Work item A ->
Using the bartending memoir, answer each line briefly:
(i) In what town and state was the grandfather's basement?
(ii) Where had the Olympia beer signs come from?
(iii) What kind of place was the college job, and on which side of town?
Work item B -> Resume the bartending memoir from its final sentence, carrying the account forward in the same first-person voice.
##### Selected excerpt #####
The first bar I was ever behind was the bar in the corner of my grandfather’s basement in Westchester, Illinois. With my mother being the oldest of twelve kids, our family parties were never short on liveliness and motion. The basement offered my cousins and I the chance to escape the watchful eyes of ‘the adults’. There was an old hi-fi that we could tune into B96 or Q101 and get a decent signal occasionally, a children’s-sized billiards table, dusty board games, and a television that was so old you couldn’t even hook up your Nintendo.
I always found myself drawn to the other side of the room though, where an old three-seat bar was nestled into a corner, illuminated by the glow of Olympia beer signs that my mother had brought home from her time working at a liquor store during college. There wasn’t any booze but there was a hand-crank ice crusher and I could chip off chunks of freezer burn from the mini-fridge and turn out a pretty mean orange soda slushie.
In college I worked waiting tables at an Irish supper club on the west side; the type of place where everyone knew everyone else, and where entire generations of families grew up together in the same neighborhood. I was underage when I first walked in and asked about a job. The owner shook my hand, smiled and asked, “would you like to bartend?”. I told him that I would, but it would probably have to wait a couple of years. In the meantime, I learned as much as I could through observation; asking questions about ingredients, learning to take drink orders, but most importantly learning how to interact with people, and hanging out after my shift to sneak beers and shots of Irish whiskey.
##### Available data #####
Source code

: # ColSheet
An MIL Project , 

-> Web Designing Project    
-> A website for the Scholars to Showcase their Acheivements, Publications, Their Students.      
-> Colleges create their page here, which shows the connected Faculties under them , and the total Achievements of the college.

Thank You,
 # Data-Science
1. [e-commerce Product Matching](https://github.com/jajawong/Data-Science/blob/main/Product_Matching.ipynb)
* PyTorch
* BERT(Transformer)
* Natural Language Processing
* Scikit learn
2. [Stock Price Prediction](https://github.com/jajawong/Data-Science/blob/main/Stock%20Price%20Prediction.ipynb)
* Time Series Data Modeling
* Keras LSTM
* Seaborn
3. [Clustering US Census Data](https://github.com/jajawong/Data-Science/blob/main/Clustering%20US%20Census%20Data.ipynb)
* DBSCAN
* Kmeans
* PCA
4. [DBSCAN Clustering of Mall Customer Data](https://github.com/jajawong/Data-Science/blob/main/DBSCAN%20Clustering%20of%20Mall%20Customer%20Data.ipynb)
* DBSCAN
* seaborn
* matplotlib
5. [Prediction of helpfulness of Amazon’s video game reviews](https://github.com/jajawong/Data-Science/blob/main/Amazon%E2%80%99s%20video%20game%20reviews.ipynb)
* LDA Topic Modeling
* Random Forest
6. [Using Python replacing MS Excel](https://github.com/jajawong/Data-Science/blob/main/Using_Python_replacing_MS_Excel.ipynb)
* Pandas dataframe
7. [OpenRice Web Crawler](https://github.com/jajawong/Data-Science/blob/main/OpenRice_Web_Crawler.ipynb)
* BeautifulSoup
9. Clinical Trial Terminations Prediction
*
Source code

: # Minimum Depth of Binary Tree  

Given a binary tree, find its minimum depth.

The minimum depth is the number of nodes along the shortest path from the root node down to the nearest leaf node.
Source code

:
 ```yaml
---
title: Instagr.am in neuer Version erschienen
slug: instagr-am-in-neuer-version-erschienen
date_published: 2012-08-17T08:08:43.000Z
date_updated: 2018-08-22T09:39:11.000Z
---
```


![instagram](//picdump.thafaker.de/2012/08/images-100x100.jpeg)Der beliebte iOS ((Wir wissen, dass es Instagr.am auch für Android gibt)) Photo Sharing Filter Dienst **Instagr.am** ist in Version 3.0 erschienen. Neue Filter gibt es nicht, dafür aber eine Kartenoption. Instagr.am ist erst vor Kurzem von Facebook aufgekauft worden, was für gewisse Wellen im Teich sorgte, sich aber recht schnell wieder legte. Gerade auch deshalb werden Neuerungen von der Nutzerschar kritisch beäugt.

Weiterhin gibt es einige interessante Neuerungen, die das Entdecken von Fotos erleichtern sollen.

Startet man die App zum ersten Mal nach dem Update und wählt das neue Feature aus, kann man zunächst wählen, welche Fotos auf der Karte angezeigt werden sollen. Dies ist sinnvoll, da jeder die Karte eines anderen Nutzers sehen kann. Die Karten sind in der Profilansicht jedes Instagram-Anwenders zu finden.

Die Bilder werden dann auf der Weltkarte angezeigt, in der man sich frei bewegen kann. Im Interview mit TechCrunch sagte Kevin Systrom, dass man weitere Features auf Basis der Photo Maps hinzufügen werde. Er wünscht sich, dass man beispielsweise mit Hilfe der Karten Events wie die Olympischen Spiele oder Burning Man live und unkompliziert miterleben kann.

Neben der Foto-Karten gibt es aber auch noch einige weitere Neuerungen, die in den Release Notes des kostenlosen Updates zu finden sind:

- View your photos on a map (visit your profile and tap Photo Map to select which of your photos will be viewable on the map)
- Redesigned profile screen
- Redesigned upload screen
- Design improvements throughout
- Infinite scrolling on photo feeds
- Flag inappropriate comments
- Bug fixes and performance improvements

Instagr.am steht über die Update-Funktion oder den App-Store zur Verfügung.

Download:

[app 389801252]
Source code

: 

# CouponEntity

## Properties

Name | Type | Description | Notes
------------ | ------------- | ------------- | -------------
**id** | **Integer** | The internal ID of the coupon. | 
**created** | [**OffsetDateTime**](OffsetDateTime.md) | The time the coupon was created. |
#####
Output A ->
(i) Westchester, Illinois.
(ii) The mother brought them home from her time working at a liquor store during college.
(iii) An Irish supper club on the west side.

Output B ->
My first chance to really get behind the bar came one year on St. Patrick’s Day when our bartender fell sick. I volunteered to barback for the day, but there was no one else to jump back there and finish off the afternoon shift, so I stepped up. I remember trying to pour Irish car bombs and my hands were shaking from the nerves—not to mention we were using a 1L bottle of Bailey’s with no pour spout. By the end of the day I had gotten a handle on my Half & Half and Black & Tan pouring techniques, and I turned the bar over to the closing bartenders in a somewhat passable condition.
Since then I’ve worked in hotels, nightclubs, high-volume cocktail lounges, fine dining restaurants, shot-&-beer spots, you name it. Along the way I’ve picked up some nifty tricks, learned about fancy ingredients and presentations. I’ve figured out what to do and more importantly what NOT to do.
The biggest takeaway from all these experiences is this: a great bar is all about the people, both the ones working beside you and the ones sitting across from you. An outstanding cocktail isn’t worth a damn if it’s presented with a piss-poor attitude. In the words of cocktail historian and author David Wondrich “A proper drink at the right time—one mixed with care and skill and served in a true spirit of hospitality—is better than any other made thing at giving us the illusion, at least, that we’re getting what we want from life.”